Backing Up is Hard to Do?
Joe Barr writes "NewsForge is running a story this morning on a personal hardware/software backup solution for your Linux desktop (NewsForge is owned by Slashdot's parent OSTG). The solution doesn't require a SCSI controller, or tape drive, or the ability to grok a scripting language or archiving tool to work, either. It's based on point-and-click free software. Plus it includes a dead-parrot joke by Linus Torvalds."
A painless solution. After getting zlib, development packages for XFree-86, Qt 3, and KDE 3....
With just one or two boot floppies, I can back up and restore my Linux drives to either: other internal IDE drives, other parititons on the same drive, external USB1 and USB2 drives, burnable CDs, or burnable DVDs.
Heck, it is so fast and reliable, I've been known to backup the drive just before even *trying out* new software or options, and if I don't like it, I just Ghost it back to how it was.
Now, I know it isn't free, or even Linux based, but it is hard to argue with cheap, reliable, and fast backup procedures that just work all the time...

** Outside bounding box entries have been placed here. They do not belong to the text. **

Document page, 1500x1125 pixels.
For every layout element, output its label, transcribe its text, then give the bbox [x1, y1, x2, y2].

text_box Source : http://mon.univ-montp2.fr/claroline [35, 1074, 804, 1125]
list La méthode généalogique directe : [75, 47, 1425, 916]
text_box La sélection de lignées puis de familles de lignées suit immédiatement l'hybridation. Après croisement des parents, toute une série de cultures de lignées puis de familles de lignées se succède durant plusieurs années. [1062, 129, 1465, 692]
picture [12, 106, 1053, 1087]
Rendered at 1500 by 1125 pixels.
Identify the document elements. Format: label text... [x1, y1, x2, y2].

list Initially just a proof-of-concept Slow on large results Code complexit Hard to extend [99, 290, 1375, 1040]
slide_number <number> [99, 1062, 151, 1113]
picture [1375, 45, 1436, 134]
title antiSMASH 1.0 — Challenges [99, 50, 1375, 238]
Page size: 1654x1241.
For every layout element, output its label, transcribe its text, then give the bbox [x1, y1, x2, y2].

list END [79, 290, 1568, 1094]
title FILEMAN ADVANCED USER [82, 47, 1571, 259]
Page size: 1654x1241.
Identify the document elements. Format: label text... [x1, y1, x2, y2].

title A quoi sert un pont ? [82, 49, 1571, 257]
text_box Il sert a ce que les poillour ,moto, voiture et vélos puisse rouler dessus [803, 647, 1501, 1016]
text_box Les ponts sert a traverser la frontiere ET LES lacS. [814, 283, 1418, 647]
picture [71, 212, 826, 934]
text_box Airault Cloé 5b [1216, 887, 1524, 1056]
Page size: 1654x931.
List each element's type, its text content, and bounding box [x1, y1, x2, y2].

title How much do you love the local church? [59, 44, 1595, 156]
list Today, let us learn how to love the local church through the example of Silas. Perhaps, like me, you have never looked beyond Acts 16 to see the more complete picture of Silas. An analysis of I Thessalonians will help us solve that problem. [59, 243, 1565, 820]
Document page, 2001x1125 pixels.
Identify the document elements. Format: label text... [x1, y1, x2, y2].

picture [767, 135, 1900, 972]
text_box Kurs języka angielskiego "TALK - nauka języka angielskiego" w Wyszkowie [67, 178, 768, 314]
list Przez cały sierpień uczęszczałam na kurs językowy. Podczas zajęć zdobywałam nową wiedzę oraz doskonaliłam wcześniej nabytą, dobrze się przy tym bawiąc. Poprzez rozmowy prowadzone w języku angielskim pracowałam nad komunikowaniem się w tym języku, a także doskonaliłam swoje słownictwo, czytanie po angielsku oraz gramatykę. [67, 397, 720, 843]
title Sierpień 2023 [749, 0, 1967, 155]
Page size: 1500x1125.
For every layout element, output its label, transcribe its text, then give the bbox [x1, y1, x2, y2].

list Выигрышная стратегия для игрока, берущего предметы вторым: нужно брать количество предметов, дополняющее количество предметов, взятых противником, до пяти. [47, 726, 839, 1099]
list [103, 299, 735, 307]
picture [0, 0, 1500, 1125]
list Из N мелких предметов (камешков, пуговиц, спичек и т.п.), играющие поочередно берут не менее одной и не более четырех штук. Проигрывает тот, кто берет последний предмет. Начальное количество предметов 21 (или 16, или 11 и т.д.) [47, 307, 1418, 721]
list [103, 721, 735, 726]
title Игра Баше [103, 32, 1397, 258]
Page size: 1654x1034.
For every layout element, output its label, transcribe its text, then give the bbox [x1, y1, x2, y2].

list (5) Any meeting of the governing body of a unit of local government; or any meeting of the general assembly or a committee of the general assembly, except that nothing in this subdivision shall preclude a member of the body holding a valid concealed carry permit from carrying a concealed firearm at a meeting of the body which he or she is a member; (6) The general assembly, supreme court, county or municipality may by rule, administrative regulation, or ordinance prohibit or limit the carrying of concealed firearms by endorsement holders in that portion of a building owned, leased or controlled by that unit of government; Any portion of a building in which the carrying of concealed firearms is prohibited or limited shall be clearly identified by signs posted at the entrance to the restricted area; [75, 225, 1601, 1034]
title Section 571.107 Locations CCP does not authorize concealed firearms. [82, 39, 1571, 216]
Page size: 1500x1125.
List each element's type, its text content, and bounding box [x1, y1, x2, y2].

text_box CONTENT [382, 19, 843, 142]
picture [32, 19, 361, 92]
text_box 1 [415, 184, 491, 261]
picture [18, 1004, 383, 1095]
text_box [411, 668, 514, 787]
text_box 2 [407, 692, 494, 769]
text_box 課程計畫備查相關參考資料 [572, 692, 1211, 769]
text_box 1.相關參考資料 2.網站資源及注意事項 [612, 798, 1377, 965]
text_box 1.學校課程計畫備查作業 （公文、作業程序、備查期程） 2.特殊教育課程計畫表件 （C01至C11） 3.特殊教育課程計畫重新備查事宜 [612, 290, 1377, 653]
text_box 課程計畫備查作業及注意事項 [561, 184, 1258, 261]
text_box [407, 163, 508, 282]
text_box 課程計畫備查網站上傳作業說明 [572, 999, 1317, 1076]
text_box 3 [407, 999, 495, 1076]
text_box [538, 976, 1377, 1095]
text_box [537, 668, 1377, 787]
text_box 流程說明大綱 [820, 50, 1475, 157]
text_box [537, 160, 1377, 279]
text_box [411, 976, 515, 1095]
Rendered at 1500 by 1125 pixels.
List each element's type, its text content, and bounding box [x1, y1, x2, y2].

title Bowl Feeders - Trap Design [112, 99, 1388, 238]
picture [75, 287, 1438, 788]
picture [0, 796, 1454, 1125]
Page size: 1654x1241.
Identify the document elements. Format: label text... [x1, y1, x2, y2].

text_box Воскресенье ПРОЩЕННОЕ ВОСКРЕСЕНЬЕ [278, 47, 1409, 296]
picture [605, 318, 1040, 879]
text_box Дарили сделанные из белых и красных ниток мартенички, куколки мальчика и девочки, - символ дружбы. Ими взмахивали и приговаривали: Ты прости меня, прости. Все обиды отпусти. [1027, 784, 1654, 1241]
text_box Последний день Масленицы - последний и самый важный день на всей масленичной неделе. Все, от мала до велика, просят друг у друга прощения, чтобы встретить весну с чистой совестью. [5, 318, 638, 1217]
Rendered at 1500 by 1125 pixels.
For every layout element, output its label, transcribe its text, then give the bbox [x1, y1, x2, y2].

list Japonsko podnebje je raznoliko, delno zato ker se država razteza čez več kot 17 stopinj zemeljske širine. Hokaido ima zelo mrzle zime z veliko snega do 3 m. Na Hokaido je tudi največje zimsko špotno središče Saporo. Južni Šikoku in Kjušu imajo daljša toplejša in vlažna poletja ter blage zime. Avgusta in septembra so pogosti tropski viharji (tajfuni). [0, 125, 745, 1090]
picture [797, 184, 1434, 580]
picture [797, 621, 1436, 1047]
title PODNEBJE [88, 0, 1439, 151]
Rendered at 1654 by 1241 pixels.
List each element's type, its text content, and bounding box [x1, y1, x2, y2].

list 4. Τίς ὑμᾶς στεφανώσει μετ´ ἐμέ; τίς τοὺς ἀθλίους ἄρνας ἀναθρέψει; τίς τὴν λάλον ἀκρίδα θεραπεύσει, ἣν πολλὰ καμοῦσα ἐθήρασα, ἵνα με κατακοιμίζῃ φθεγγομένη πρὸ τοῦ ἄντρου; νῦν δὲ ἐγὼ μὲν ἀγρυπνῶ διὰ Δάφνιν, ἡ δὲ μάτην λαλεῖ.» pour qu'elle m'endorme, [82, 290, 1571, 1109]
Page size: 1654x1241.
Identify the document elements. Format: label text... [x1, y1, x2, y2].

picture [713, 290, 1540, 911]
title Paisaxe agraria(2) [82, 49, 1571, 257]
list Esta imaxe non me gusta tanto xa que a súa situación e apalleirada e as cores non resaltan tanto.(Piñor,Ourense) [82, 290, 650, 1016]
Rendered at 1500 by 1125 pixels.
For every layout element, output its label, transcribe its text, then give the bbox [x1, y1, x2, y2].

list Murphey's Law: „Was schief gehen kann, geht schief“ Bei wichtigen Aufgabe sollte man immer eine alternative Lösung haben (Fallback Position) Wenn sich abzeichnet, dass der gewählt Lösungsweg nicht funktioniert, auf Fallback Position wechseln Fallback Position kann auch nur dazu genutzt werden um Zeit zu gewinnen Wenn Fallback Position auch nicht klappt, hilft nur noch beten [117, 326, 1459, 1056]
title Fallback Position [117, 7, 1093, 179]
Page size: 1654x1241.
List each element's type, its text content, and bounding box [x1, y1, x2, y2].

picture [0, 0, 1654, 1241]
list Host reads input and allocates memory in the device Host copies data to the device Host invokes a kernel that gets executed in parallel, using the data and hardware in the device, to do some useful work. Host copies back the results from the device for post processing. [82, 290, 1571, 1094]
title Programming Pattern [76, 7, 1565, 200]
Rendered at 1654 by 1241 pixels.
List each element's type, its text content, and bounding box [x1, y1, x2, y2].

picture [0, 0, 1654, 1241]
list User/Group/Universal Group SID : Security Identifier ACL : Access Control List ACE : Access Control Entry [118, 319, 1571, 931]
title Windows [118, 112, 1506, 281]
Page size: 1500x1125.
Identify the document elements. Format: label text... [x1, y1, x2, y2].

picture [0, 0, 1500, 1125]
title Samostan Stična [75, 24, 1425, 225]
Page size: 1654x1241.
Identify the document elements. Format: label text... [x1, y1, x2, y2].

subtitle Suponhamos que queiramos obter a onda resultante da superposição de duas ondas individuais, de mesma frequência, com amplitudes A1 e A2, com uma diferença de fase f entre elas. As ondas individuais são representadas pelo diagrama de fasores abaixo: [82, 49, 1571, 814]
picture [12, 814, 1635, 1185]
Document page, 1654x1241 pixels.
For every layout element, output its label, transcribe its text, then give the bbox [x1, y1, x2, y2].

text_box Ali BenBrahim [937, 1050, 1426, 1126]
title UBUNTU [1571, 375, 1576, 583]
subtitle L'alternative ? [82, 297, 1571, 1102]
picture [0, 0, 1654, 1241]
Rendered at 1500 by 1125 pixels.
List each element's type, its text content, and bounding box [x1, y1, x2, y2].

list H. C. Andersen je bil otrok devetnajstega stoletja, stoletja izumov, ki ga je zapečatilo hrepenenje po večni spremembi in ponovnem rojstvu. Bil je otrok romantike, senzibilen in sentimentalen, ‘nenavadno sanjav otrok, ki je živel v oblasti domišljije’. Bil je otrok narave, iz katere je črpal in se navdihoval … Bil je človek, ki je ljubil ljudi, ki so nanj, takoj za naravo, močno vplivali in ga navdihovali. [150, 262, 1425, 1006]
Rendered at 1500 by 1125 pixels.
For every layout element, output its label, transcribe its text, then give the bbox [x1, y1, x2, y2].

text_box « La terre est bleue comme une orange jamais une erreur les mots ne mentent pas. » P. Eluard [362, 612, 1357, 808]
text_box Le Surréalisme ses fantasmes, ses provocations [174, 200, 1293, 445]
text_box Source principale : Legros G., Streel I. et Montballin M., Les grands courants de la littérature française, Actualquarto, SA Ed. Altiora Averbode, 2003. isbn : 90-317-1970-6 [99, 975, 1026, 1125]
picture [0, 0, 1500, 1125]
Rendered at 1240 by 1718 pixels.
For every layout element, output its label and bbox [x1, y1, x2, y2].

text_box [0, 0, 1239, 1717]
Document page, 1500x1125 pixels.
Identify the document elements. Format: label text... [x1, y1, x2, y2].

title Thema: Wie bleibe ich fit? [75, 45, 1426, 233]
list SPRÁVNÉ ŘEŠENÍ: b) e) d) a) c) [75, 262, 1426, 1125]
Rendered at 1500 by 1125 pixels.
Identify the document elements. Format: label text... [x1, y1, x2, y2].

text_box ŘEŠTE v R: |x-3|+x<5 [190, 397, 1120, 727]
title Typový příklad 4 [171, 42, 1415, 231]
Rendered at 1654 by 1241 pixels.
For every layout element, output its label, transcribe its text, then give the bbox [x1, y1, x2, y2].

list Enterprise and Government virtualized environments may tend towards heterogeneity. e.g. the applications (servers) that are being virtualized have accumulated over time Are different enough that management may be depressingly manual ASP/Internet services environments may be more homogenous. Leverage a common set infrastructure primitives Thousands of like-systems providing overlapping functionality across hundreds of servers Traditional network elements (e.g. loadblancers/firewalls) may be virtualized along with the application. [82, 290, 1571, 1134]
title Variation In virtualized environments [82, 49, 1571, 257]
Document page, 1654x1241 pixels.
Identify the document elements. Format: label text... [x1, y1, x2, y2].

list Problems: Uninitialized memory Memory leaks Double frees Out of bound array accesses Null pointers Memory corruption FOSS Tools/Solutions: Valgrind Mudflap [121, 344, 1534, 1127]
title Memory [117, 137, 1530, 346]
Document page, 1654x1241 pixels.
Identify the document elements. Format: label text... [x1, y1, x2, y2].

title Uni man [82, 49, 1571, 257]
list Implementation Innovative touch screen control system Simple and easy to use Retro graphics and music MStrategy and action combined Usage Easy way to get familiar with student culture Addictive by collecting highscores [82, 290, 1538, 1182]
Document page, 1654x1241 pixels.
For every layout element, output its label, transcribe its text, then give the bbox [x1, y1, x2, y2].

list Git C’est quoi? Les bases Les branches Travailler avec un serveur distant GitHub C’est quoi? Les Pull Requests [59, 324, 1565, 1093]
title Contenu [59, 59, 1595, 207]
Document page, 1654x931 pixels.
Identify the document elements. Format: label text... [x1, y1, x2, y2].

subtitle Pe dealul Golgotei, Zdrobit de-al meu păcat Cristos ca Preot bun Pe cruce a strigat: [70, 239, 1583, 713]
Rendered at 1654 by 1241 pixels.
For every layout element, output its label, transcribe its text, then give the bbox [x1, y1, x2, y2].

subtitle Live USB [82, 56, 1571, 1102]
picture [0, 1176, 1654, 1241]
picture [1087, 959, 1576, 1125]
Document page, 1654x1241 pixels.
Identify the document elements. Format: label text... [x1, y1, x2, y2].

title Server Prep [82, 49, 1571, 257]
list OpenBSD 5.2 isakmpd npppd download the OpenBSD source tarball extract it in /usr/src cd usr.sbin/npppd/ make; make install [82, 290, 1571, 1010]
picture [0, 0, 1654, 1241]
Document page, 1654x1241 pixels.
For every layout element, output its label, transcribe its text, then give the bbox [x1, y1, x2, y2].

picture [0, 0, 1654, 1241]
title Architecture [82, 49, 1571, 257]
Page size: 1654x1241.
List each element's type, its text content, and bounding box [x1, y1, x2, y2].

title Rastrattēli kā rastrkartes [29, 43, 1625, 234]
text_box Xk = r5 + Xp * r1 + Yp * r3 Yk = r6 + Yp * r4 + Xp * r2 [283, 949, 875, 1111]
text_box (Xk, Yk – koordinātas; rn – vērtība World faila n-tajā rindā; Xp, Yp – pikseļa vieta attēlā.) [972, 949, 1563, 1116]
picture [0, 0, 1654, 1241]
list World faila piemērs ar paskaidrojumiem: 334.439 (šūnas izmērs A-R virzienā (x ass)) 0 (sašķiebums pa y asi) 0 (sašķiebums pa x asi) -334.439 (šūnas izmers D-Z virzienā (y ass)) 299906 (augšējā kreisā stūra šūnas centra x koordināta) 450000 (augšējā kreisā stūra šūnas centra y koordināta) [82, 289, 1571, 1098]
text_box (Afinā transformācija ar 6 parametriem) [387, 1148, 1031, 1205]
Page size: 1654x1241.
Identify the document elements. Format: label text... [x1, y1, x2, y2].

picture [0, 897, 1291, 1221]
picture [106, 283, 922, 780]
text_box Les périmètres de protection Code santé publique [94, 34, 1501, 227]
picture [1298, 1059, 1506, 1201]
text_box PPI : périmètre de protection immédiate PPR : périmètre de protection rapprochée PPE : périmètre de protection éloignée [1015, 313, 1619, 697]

I make daily differential backups (via AMANDA) to a rotating set of 12 tapes. If I accidentally delete /etc/shadow or some other important file, I have nearly two weeks to discover the problem and restore a previous version from tape. Your idea gives you, oh, until about the time that rsync discovers the missing file and dutifully nukes it from your "backup" drive.
What you're doing is certainly better than nothing, but it's not a backup solution by any definition of the term beyond "keeps zero or one copy of the file somewhere else".
Far, far better would be for your script to use dump or tar to create incremental backup files on your USB drive and to rotate them out on a regular basis.
Dewey, what part of this looks like authorities should be involved?
One flaw in any hard drive backup system: what happens if your system is cracked?
If someone gets into your system, they do an rm -r *, is your backup drive mounted?
What if they're clever and do a mount all, or find your backup.sh first?
I've seen some people take the first and last step of "inserting the USB cable" and "removing the USB cable". Is there any kind of automated system that would ease this, or is it the Hard drive equivelant of "Remove tape, insert new tape".
USB drives also suffer from problems with catastrophic failure, like a fire in your home.
I wonder if there exist any online backup systems that let you do offsite daily differential backups of your system (or critical files) that would let you download or mail you an image of your harddrive (on DVD-R) along with restore software in case anything went wrong. You could charge directly by bandwidth used. Hmm, interesting idea.
I was duped. I went specifically to the article looking for the dead parrot joke. was this a scam to get me to RTFA? Shame on you, you bastards!